Merindukan Panggung

“Suminten Edan!!”

“Suminten Edan!!”

“Bocah wadon gemblung gaweane cengengas-cengenges dewe..Wooo..dasar wong edan!”

 

Sekilas, gelak tawa puluhan anak usia belia dihadapanku kembali berkelebat. Mungkin puluhan atau boleh jadi ratusan.

Diantara mereka yang berbaju coklat tanah berdasi merah putih, tersembul barang satu dua orang-orang tua berbaju kain blacu atau drill abu-abu. Pantalon, kemeja atau blazer. Semua tergelak saat Suminten yang bertingkah gila menghampiri mereka dengan pokal gaya yang menggelikan.

Di aula besar, mereka bersorak, bertempik girang menggoda Suminten.

Kadang Suminten menangis, lalu tiba-tiba tertawa.

“Ten, minten… sini…sini… mau mangga, nih aku punya mangga paling enak sedunia.”

Suminten datang menghampiri anak laki-laki yang memanggilnya.

“Nih, mangga paling enak..mangga-ruk-garuk pantatku.”, sambil menyorongkan pantat ke arah Suminten.

Suminten merengut, lalu berkelebat pergi dalam gerutu.

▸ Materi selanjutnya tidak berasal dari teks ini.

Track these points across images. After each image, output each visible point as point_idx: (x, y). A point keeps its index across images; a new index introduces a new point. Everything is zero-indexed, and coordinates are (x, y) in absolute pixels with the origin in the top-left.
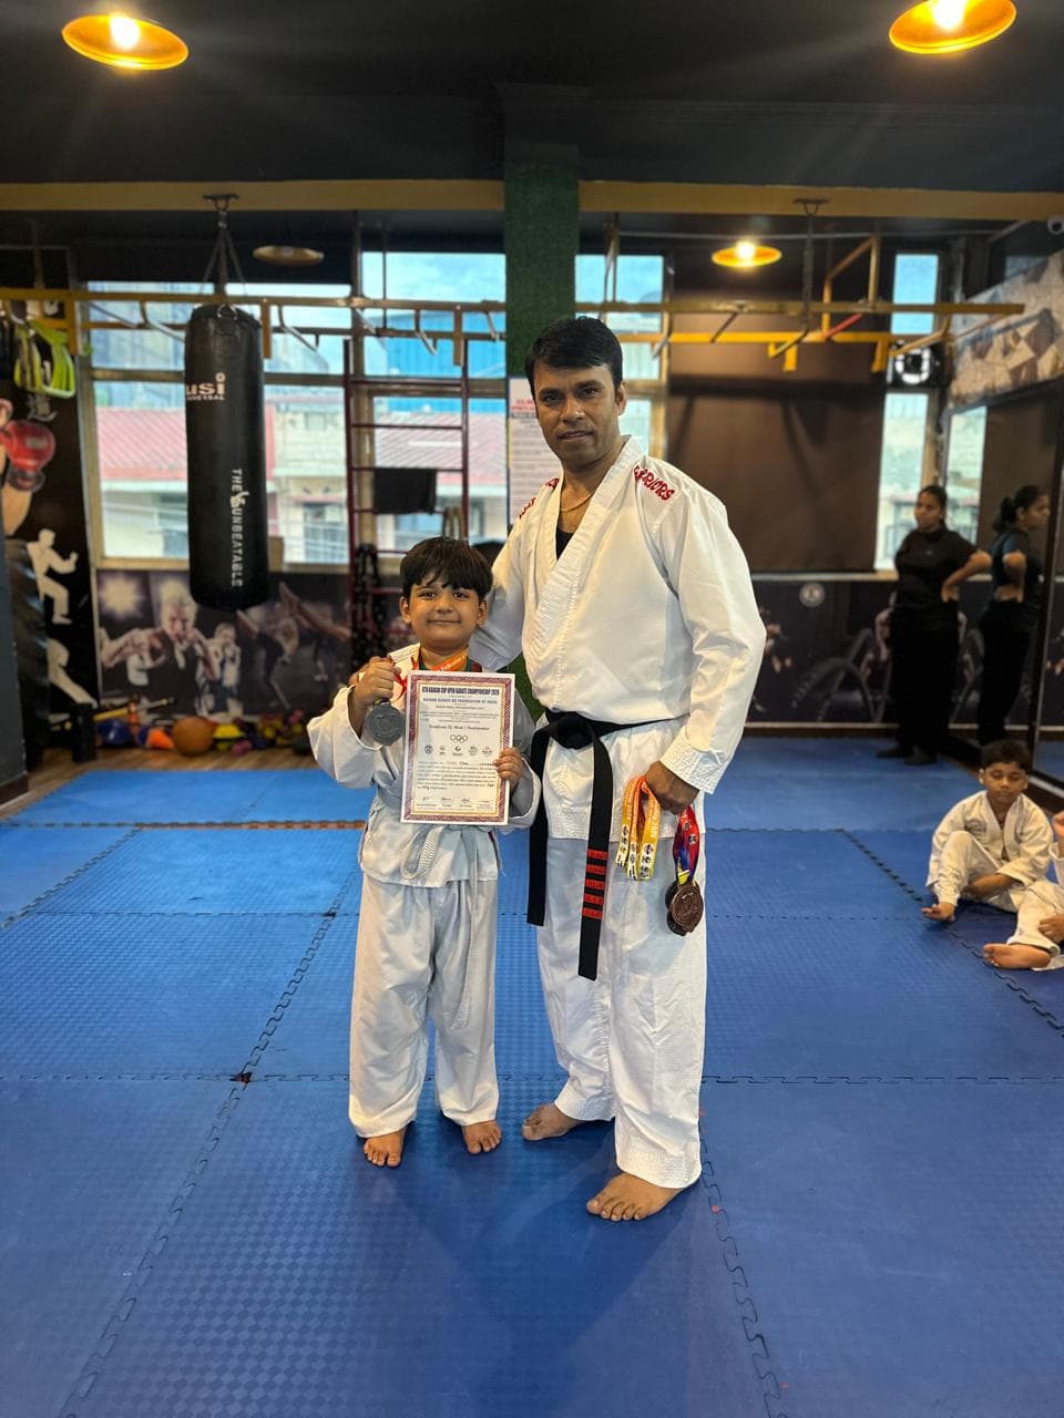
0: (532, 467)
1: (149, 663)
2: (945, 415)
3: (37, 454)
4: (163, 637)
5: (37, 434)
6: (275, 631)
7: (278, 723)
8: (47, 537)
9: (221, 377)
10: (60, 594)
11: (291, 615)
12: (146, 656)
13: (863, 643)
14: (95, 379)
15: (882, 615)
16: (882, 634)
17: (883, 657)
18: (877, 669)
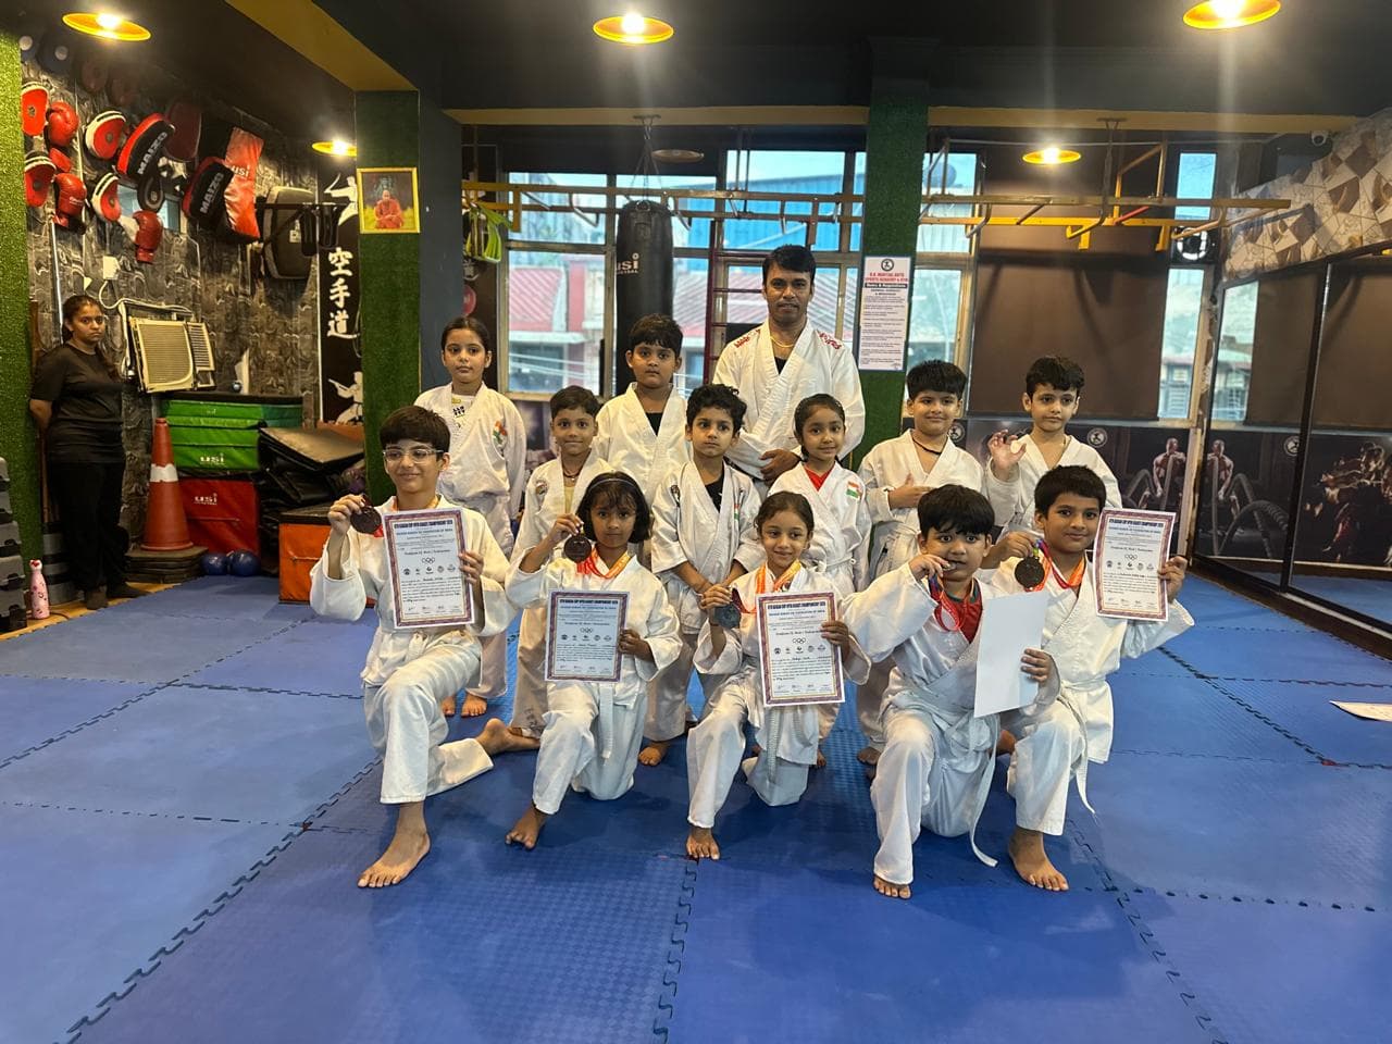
0: (879, 325)
2: (1219, 288)
13: (1141, 481)
14: (510, 249)
15: (1160, 459)
16: (1158, 473)
17: (1159, 494)
18: (1153, 504)
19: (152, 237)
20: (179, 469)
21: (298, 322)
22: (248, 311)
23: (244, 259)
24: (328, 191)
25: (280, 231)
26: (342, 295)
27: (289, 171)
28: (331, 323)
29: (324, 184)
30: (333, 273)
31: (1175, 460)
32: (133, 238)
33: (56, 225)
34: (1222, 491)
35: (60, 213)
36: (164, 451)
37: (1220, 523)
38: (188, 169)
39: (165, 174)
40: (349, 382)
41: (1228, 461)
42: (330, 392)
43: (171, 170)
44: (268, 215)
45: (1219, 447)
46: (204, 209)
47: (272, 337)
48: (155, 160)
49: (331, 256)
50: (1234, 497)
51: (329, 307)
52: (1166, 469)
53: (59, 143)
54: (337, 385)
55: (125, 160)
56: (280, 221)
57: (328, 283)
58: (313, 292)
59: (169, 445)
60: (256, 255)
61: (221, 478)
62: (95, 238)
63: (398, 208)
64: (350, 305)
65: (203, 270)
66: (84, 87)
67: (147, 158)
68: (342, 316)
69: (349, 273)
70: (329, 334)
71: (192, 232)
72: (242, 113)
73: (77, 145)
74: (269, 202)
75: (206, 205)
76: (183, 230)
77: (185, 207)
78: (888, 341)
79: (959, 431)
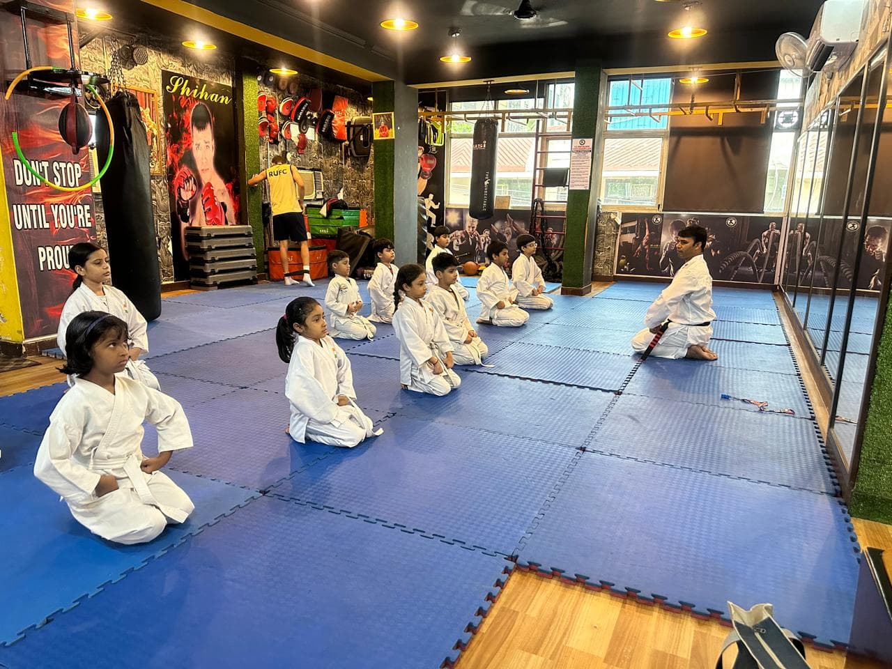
0: (578, 169)
1: (460, 243)
3: (430, 166)
4: (466, 233)
5: (431, 159)
6: (504, 232)
8: (431, 196)
9: (485, 142)
10: (434, 217)
11: (510, 227)
12: (460, 240)
13: (755, 245)
14: (451, 138)
15: (765, 233)
16: (764, 241)
17: (765, 252)
18: (761, 257)
19: (303, 143)
21: (366, 174)
22: (342, 171)
23: (341, 149)
25: (356, 136)
27: (362, 108)
31: (774, 234)
32: (296, 144)
33: (270, 143)
35: (271, 138)
38: (318, 114)
39: (309, 118)
41: (807, 234)
43: (311, 116)
44: (352, 129)
45: (802, 227)
46: (323, 131)
47: (354, 182)
48: (305, 113)
50: (810, 254)
52: (769, 239)
53: (270, 112)
55: (293, 115)
56: (356, 132)
58: (371, 161)
60: (347, 147)
61: (327, 238)
62: (283, 146)
63: (387, 128)
65: (324, 155)
66: (279, 89)
67: (301, 113)
71: (320, 141)
72: (341, 87)
73: (277, 112)
74: (352, 124)
75: (324, 129)
76: (317, 139)
77: (317, 130)
78: (582, 176)
79: (659, 219)
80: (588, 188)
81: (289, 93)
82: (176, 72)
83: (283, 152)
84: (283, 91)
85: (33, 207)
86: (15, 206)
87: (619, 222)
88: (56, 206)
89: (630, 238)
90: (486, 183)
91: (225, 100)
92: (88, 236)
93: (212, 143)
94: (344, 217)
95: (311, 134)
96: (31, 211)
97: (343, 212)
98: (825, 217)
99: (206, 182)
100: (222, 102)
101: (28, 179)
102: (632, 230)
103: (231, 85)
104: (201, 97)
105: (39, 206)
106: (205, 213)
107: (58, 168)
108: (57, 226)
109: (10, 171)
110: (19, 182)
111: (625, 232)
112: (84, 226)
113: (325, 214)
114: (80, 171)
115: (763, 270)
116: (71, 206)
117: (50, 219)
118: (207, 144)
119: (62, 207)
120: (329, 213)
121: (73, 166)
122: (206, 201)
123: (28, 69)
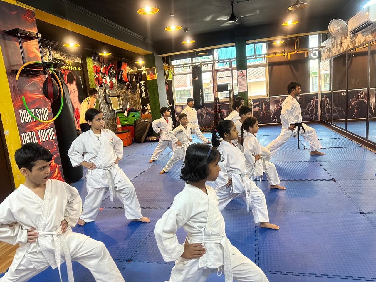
0: (241, 83)
2: (321, 62)
3: (166, 88)
5: (166, 85)
6: (202, 113)
7: (204, 128)
8: (168, 101)
9: (198, 76)
11: (205, 110)
13: (309, 106)
14: (174, 76)
15: (313, 100)
16: (312, 104)
17: (313, 108)
18: (312, 110)
19: (112, 85)
20: (122, 125)
21: (136, 95)
22: (128, 95)
23: (126, 86)
24: (139, 69)
25: (132, 79)
26: (143, 89)
27: (132, 67)
28: (142, 95)
29: (138, 68)
30: (141, 85)
31: (316, 100)
32: (109, 86)
33: (99, 86)
34: (327, 106)
35: (99, 84)
36: (119, 122)
37: (327, 113)
38: (116, 71)
40: (147, 106)
41: (328, 99)
42: (143, 108)
43: (113, 72)
44: (129, 76)
45: (325, 96)
47: (132, 99)
49: (141, 82)
51: (141, 92)
52: (314, 103)
53: (97, 72)
54: (144, 107)
55: (107, 73)
56: (131, 77)
57: (141, 87)
58: (138, 89)
59: (120, 121)
60: (128, 85)
61: (128, 126)
62: (104, 87)
63: (153, 74)
64: (146, 91)
65: (120, 89)
66: (100, 62)
67: (110, 72)
68: (144, 93)
69: (144, 85)
70: (142, 97)
71: (118, 83)
72: (122, 58)
73: (100, 72)
74: (129, 74)
75: (119, 77)
76: (116, 83)
77: (116, 78)
78: (243, 86)
79: (268, 100)
80: (246, 91)
81: (104, 63)
82: (58, 59)
83: (104, 90)
84: (101, 63)
85: (30, 133)
86: (22, 134)
87: (252, 103)
88: (40, 131)
89: (257, 109)
90: (200, 93)
91: (79, 69)
92: (54, 143)
93: (76, 90)
94: (135, 115)
95: (114, 81)
96: (29, 135)
97: (134, 113)
98: (333, 91)
99: (76, 108)
100: (78, 70)
101: (26, 120)
102: (258, 106)
103: (81, 62)
104: (70, 69)
105: (32, 132)
106: (77, 122)
107: (38, 112)
108: (41, 141)
109: (18, 117)
110: (23, 122)
111: (255, 107)
112: (52, 139)
113: (126, 115)
114: (47, 111)
115: (314, 116)
116: (46, 130)
117: (38, 138)
118: (74, 90)
119: (42, 131)
120: (128, 114)
121: (45, 109)
122: (77, 117)
123: (24, 64)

Semua pun tergelak liar, tawa orang-orang pecah dalam gema yang mengalahkan hawa panas dari lapangan sebelah aula.

***

Tentu bukan gila sebenar-benarnya. Cerita itu hanya potongan fragmen dalam pentas teater sekolah kami. Suminten Edan tajuknya. Fragmen komedi berdurasi dua jam yang kami sajikan di akhir minggu penerimaan siswa baru.

Aku sendiri lupa, siapa nama pemeran Suminten waktu itu. Jelasnya, dia anak laki-laki kurus yang sering bergaya gemulai. Adik kelas. Gayanya sangat pas dengan karakter Suminten yang gila. Kupilih karena memang gaya gemulainya cocok dengan karakter wanita Suminten.

Hampir satu jam pertunjukan kami. Semuanya selesai dan ditutup dengan tepuk tangan gempita dari penonton.

Pertunjukan kami sukses. Penonton puas. Pemain puas. Kerja keras berlatih tiap hari sepulang sekolah terbayarkan sudah. Kontan!

***

“Mas, aku malu sebenarnya. Entah harus kusembunyikan dimana mukaku Senin depan. Anak-anak baru pasti mengolok-olokku.”, celetuknya di balik panggung setelah pentas berakhir.

“Tak apa, penjiwaanmu total. Luar biasa! Pentas ini jadi luar biasa berkat totalitasmu dan teman-teman.”, seruku menenangkan.

Sejujurnya, memang aku puas. Sebab inilah pentas terakhir yang kami mainkan sebelum aku berhenti aktif di Teater Ganesha. Kelas tiga, menjelang pertengahan semester pertama. Aku harus menyudahi “karir” sebagai pemain panggung sekolah sekaligus juga menyerahkan posisi ketua teater pada adik kelas.

Setidaknya, kututup masa kepengurusanku dengan sebuah pentas yang (hampir) sempurna. Kuwariskan anggota-anggota baru yang lebih banyak dari masa kepengurusan sebelumnya.

***

Tak terasa dua puluh tahun berlalu. Suminten Edan tinggal cerita yang membawa senyum simpul setiap kali mengingatnya.

Menjadi kisah lucu di barisan kisah lain yang kini menyeruakkan haru biru.

Mengumpat guru setelah paginya didamprat karena datang terlambat. Berteriak tentang kemanusiaan meski sejatinya tak mengerti bahwa berita perang bukan sesederhana yang tampak di layar kaca. Berseru tentang cita-cita. Mengolahnya menjadi sketsa drama.

Mencoreng muka, menghias panggung, menyiapkan segala-galanya bersama-sama.

Sejenak terpengkur dalam meditasi dan tenggelam dalam lelehan air mata, lalu tergetar oleh ucap tulus suara penonton yang berucap sederhana, “Akting kalian keren lho Mas..”

Teater Ganesha. Ruang ekspresi yang luar biasa. Tak jarang aku memang benar-benar merindukannya.